Giriş Odası’ndaki iki kişi, otuz yaşlarında, Sad’Monath armalı, kısa kollu beyaz ceketleri olan Çıraküstleri’ydiler. Yaşlarına rağmen kırlaşmaya başlamış saçları ve taştan yapılmış yüzlerinde birer kaş çatış ile daha da sert görünüyorlardı. Soldakinin sert ifadeli bir maskeyle, çok büyük bir üzüntüyü gizlediği barizdi –tek eli pantolonunun sol cebinin olduğu noktadaki kumaşı sıkıp bırakmaktaydı, gözleri ise sanki balık tutan birini izleyen, ama olayla ilgisi olmayan birinin gözleri gibi bakmaktaydı. Öteki Çıraküstü’nün yüzü ise hiçbir şeyi saklamıyordu, nefretle çarpılıp sonradan sertleşmiş bir yüz ve kızarmış gözler… Baktıkları yön, odaya girer girmez görünmeyen köşedeki koltuğu işaret ediyordu –odaya girdiğinde ona dikkat etmemişlerdi- sağa baktığında koltukta yatmakta olan, yüzünün yarısı –yanmaktan olsa gerek-  mum gibi eriyip biçimsizleşmiş, kendi yaşlarında bir adamdı. Midesi bir kez daha ağzına gelmek istedi fakat önceden kusmanın getirdiği boşluk sağ olsundu… Onun da bir monath’ir olduğunu tahmin etti. Hayır, öyleydi. Kendisinin yanlış yaptığı bir şey olduğunda takındığı tavrı sezebiliyordu onda. Aynı zamanda o işi yaparken hiçbir hatası olmadığı bir durumdu galiba. Yüzündeki ekşi ifadenin sadece acıdan kaynaklanmadığı, içinde bunların da olduğu kesindi. Ayrıca sol bacağını da çok belli olmadan oynatmaktaydı. Koltuğa yatması Asir’i rahatsız etmişti. Durumu ne olursa olsun -eğer bir monath’irse- üstlerinin bulunduğu bir odada en fazla oturmasına tahammül edilirdi. Eh, yine de şu anki durum bir fark yaratıyordu herhalde…
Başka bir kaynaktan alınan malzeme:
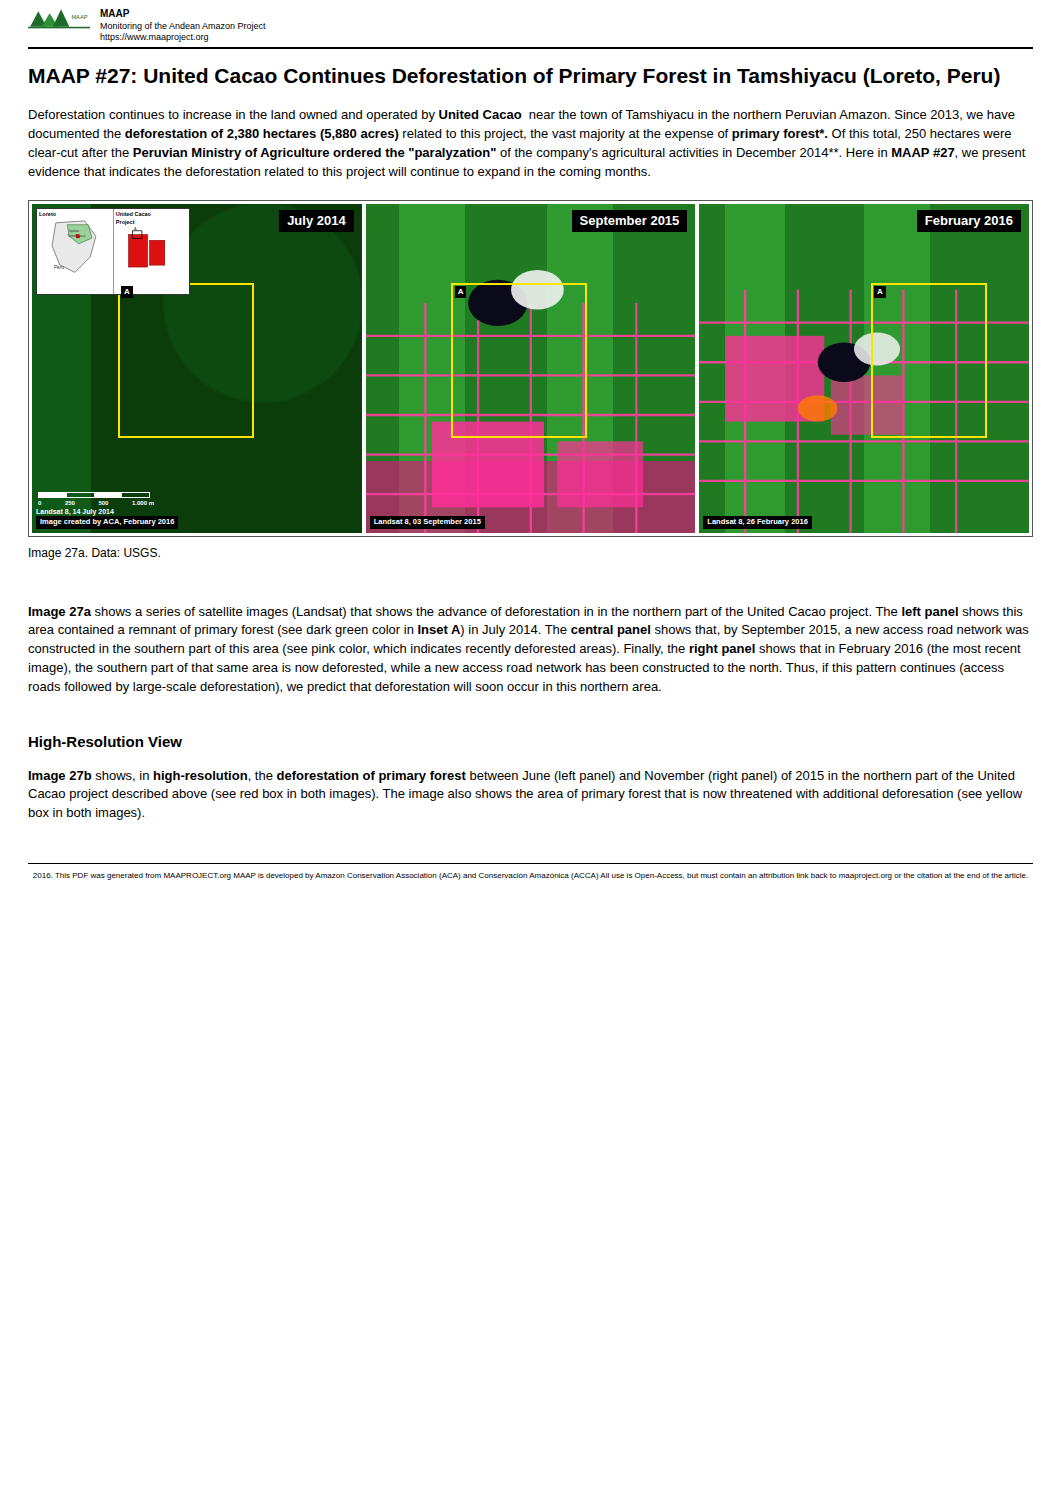MAAP
MAAP
Monitoring of the Andean Amazon Project
https://www.maaproject.org
MAAP #27: United Cacao Continues Deforestation of Primary Forest in Tamshiyacu (Loreto, Peru)
Deforestation continues to increase in the land owned and operated by United Cacao near the town of Tamshiyacu in the northern Peruvian Amazon. Since 2013, we have documented the deforestation of 2,380 hectares (5,880 acres) related to this project, the vast majority at the expense of primary forest*. Of this total, 250 hectares were clear-cut after the Peruvian Ministry of Agriculture ordered the "paralyzation" of the company's agricultural activities in December 2014**. Here in MAAP #27, we present evidence that indicates the deforestation related to this project will continue to expand in the coming months.
July 2014
Loreto
Peru Iquitos Tamshiyacu
United Cacao
Project
A
A
02505001.000 m
Landsat 8, 14 July 2014
Image created by ACA, February 2016
September 2015
A
Landsat 8, 03 September 2015
February 2016
A
Landsat 8, 26 February 2016
Image 27a. Data: USGS.
Image 27a shows a series of satellite images (Landsat) that shows the advance of deforestation in in the northern part of the United Cacao project. The left panel shows this area contained a remnant of primary forest (see dark green color in Inset A) in July 2014. The central panel shows that, by September 2015, a new access road network was constructed in the southern part of this area (see pink color, which indicates recently deforested areas). Finally, the right panel shows that in February 2016 (the most recent image), the southern part of that same area is now deforested, while a new access road network has been constructed to the north. Thus, if this pattern continues (access roads followed by large-scale deforestation), we predict that deforestation will soon occur in this northern area.
High-Resolution View
Image 27b shows, in high-resolution, the deforestation of primary forest between June (left panel) and November (right panel) of 2015 in the northern part of the United Cacao project described above (see red box in both images). The image also shows the area of primary forest that is now threatened with additional deforesation (see yellow box in both images).
2016. This PDF was generated from MAAPROJECT.org MAAP is developed by Amazon Conservation Association (ACA) and Conservación Amazónica (ACCA) All use is Open-Access, but must contain an attribution link back to maaproject.org or the citation at the end of the article.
“Üstlerimin yüksek kabulüyle,” dedi resmi izni isteyerek –‘yüksek’ kelimesini kendisi eklemişti, öteki türlü çok yalın geliyordu kulağa- ve iki sallanan baş oturmasını onayladı. Üstü dosyalarla dolu, az önce Usta’sının uyumakta olduğunu düşündüğü ahşap masayı sağ tarafında bırakan, yanık yüzlü adamın yatmakta olduğu koltuğun simetriğindeki sandalyeye oturdu. Hemen sonra Denetçi ile Raa’Monath odanın kapısında belirdi. İki Sad’Monath ve kendisi hemen ayağa kalktı ve Usta’nın hafif bir baş sallamasıyla yeniden oturdu. Svobod kısık bir sesle izin isteyip dışarı çıktı. Telaşlı değil, planlıydı.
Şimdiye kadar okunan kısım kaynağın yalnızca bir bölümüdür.